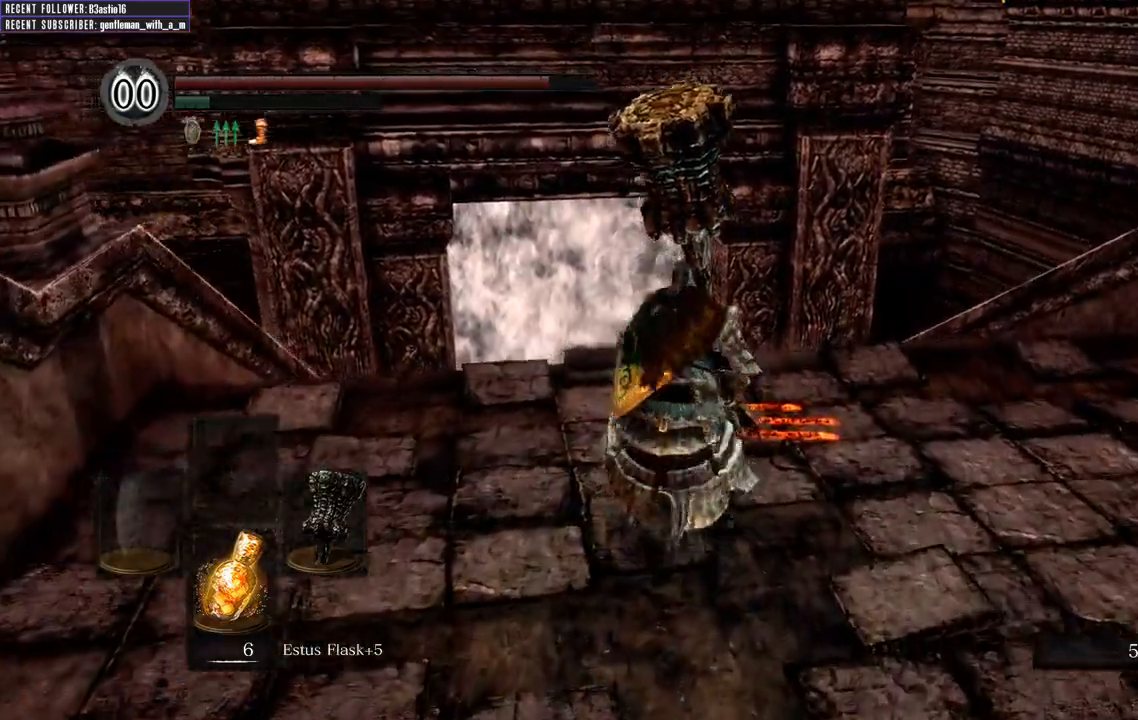
{"buttons": ["A", "B"], "left_stick": "up", "right_stick": "center", "events": [[317, "A", "down"], [367, "A", "up"], [483, "A", "down"]]}
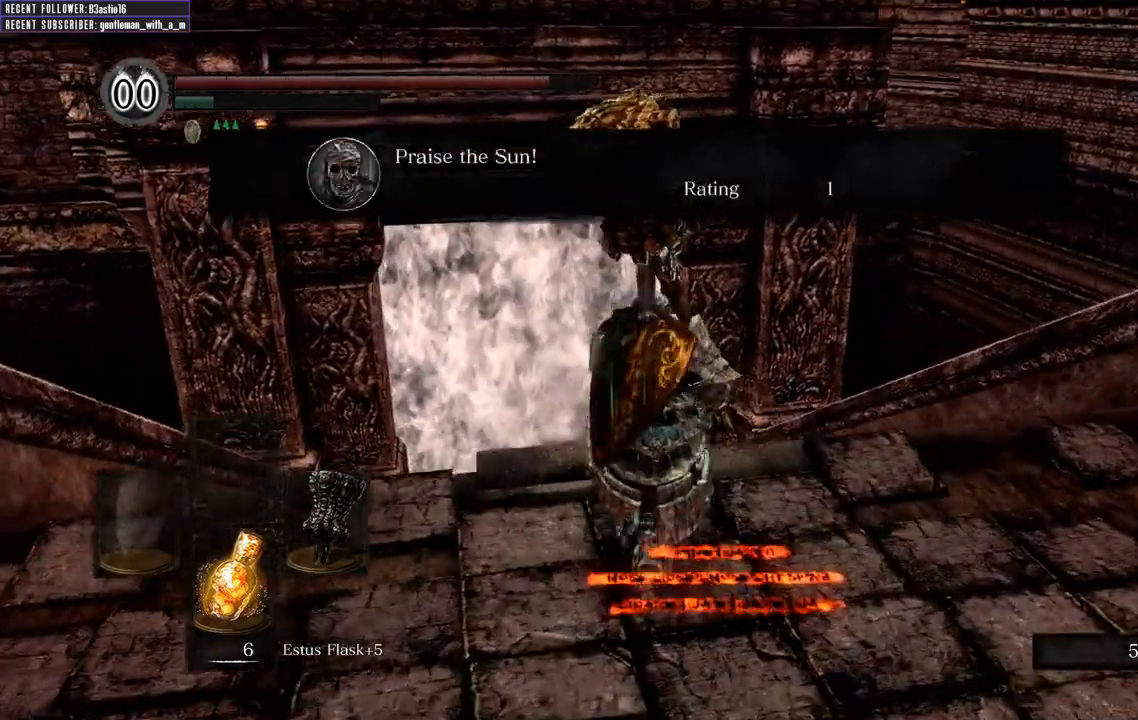
{"buttons": ["A", "B"], "left_stick": "up", "right_stick": "center", "events": [[50, "A", "up"], [267, "A", "down"], [317, "A", "up"], [433, "A", "down"]]}
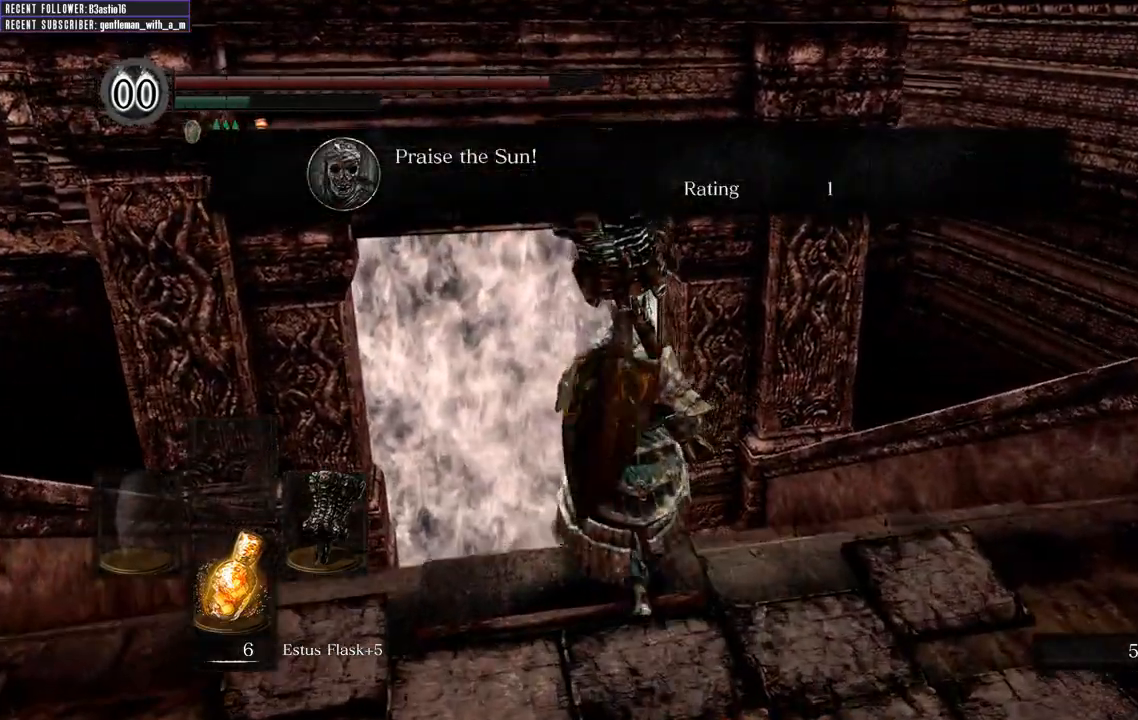
{"buttons": ["B"], "left_stick": "up", "right_stick": "center", "events": [[17, "A", "up"], [133, "A", "down"], [217, "A", "up"], [317, "A", "down"], [400, "A", "up"]]}
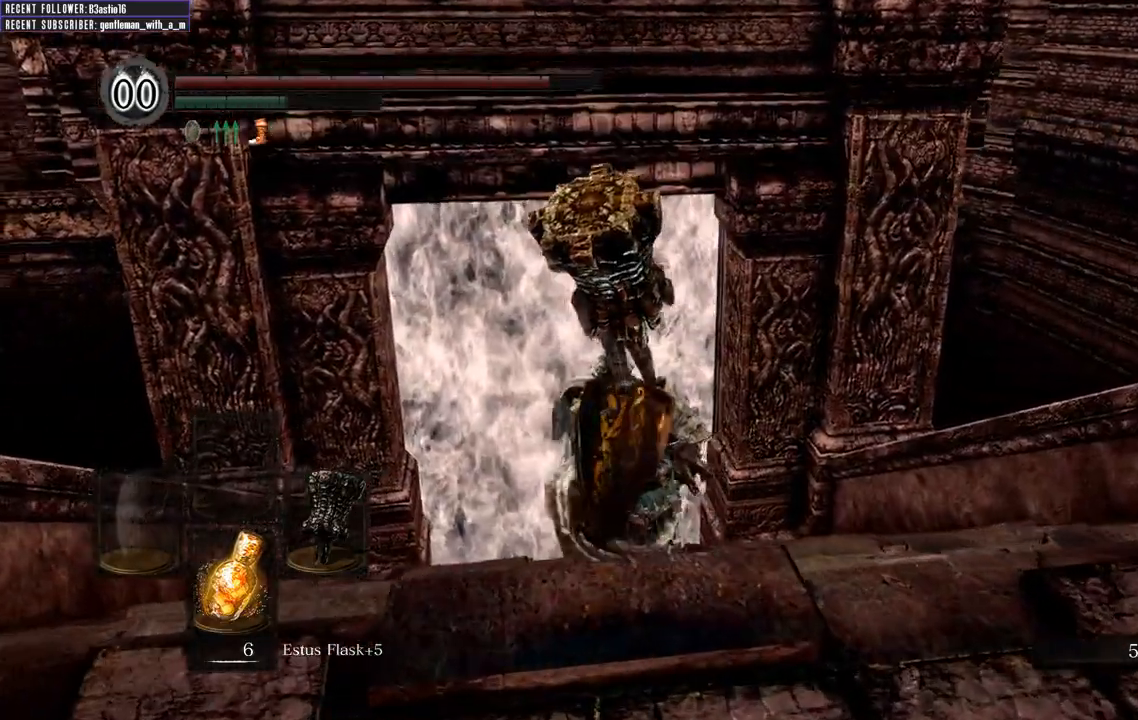
{"buttons": [], "left_stick": "up", "right_stick": "up", "events": [[50, "A", "down"], [83, "A", "up"], [483, "B", "up"], [500, "right_stick", "up"]]}
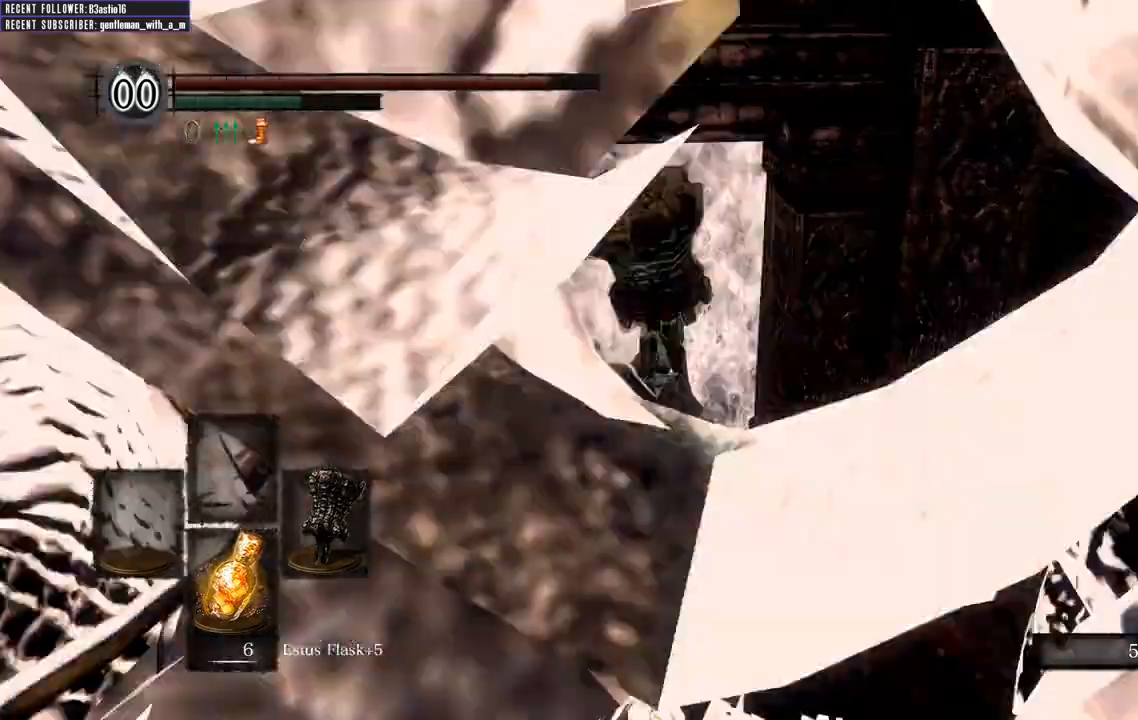
{"buttons": ["B"], "left_stick": "up", "right_stick": "center", "events": [[317, "right_stick", "center"], [500, "B", "down"]]}
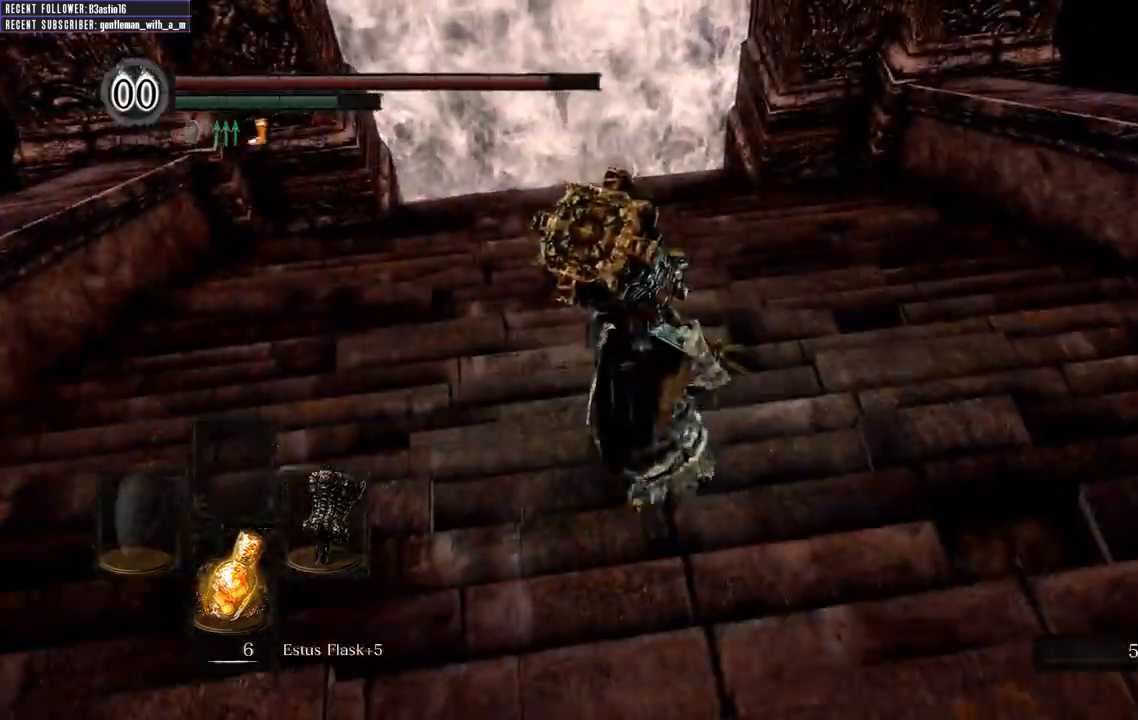
{"buttons": ["B"], "left_stick": "up", "right_stick": "center", "events": []}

§

Only text belongs in the copy: repeat each line of the data exactly and leave out the pictures.

-- Answer space --
{"buttons": ["A", "B"], "left_stick": "up", "right_stick": "center", "events": [[317, "A", "down"], [367, "A", "up"], [483, "A", "down"]]}
{"buttons": ["A", "B"], "left_stick": "up", "right_stick": "center", "events": [[50, "A", "up"], [267, "A", "down"], [317, "A", "up"], [433, "A", "down"]]}
{"buttons": ["B"], "left_stick": "up", "right_stick": "center", "events": [[17, "A", "up"], [133, "A", "down"], [217, "A", "up"], [317, "A", "down"], [400, "A", "up"]]}
{"buttons": [], "left_stick": "up", "right_stick": "up", "events": [[50, "A", "down"], [83, "A", "up"], [483, "B", "up"], [500, "right_stick", "up"]]}
{"buttons": ["B"], "left_stick": "up", "right_stick": "center", "events": [[317, "right_stick", "center"], [500, "B", "down"]]}
{"buttons": ["B"], "left_stick": "up", "right_stick": "center", "events": []}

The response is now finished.